▶ Work instructions: Retype, exactly as they appear below, the lines between the line holding "Средства, 2016: 4 -> 10.24" and the line holding "Останати инвестиции (обврски), 2014: 1300", both ends included.

▶ Given entries:
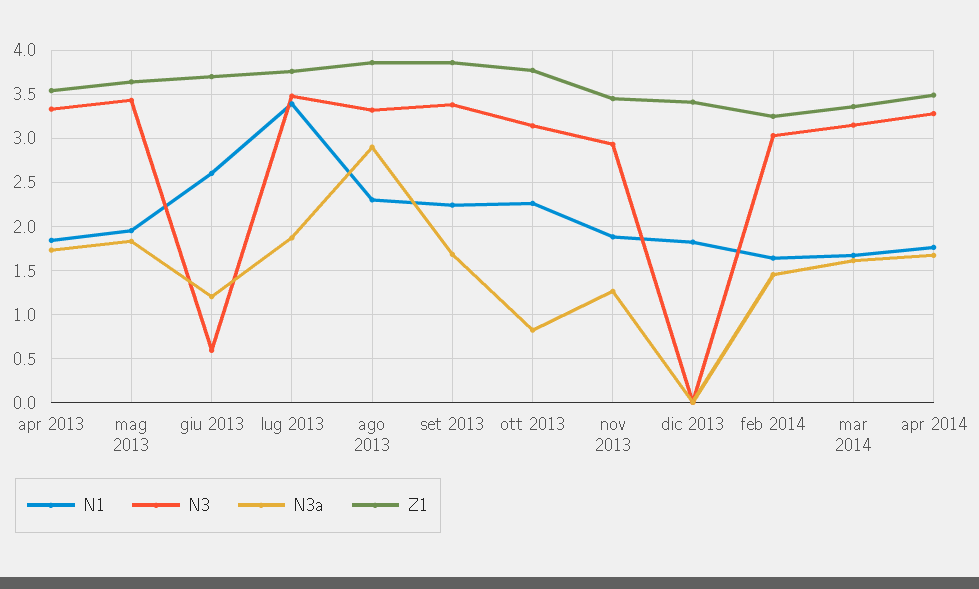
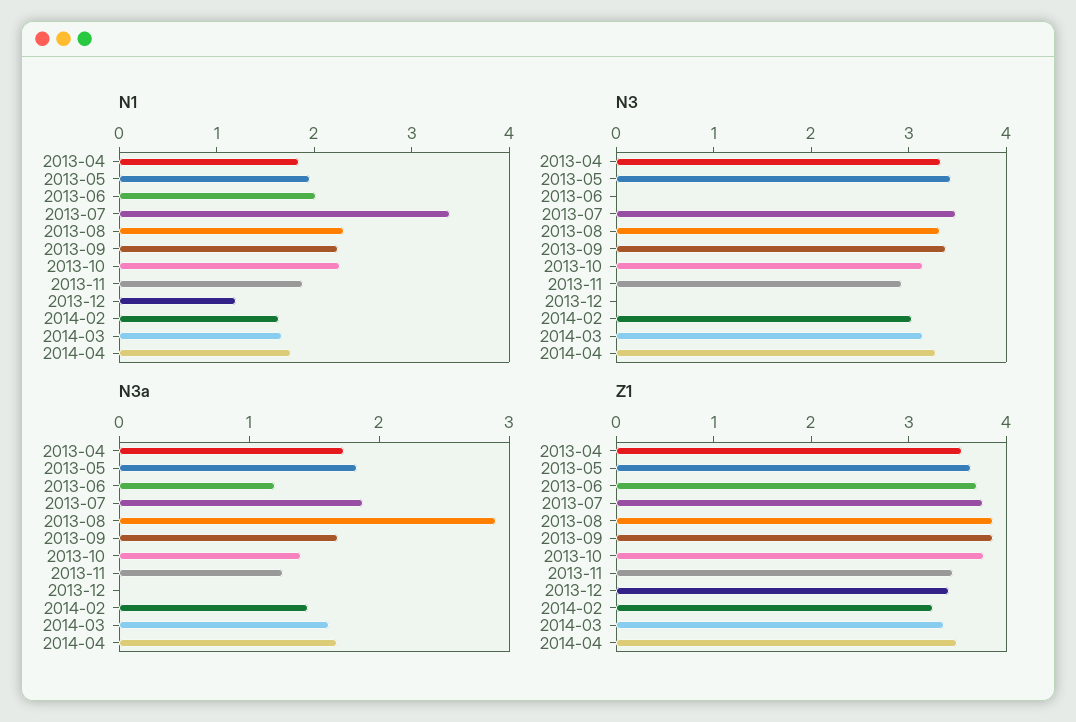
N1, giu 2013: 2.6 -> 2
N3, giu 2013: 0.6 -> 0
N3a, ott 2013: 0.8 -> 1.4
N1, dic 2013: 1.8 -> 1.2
==
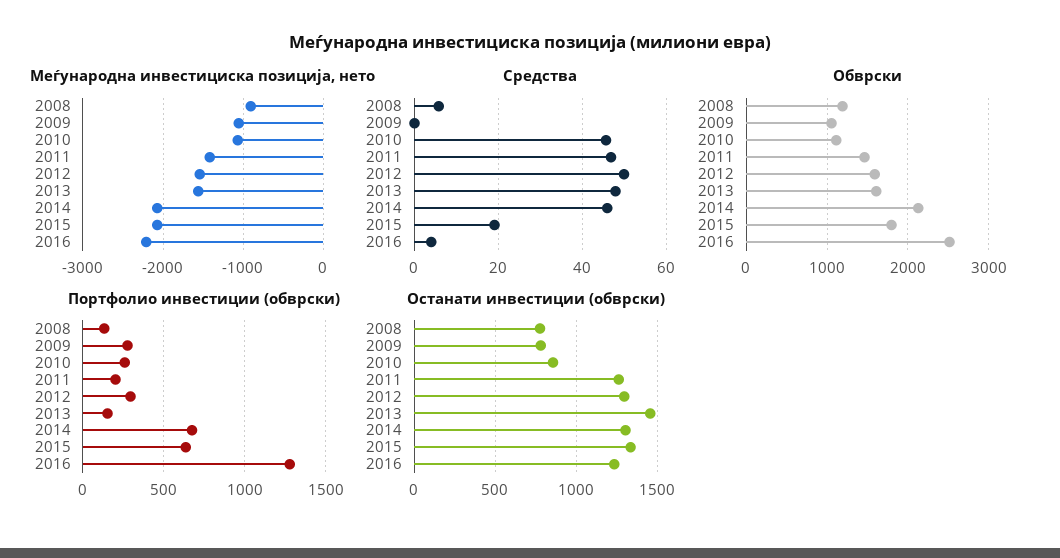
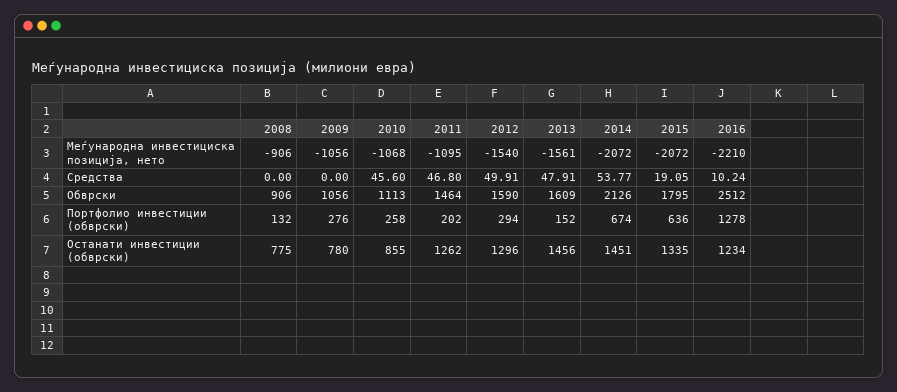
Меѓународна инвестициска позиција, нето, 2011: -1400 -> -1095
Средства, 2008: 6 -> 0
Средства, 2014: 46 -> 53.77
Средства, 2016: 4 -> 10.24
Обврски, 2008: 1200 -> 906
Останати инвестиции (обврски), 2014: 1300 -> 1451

▶ Result:
Средства, 2016: 4 -> 10.24
Обврски, 2008: 1200 -> 906
Останати инвестиции (обврски), 2014: 1300 -> 1451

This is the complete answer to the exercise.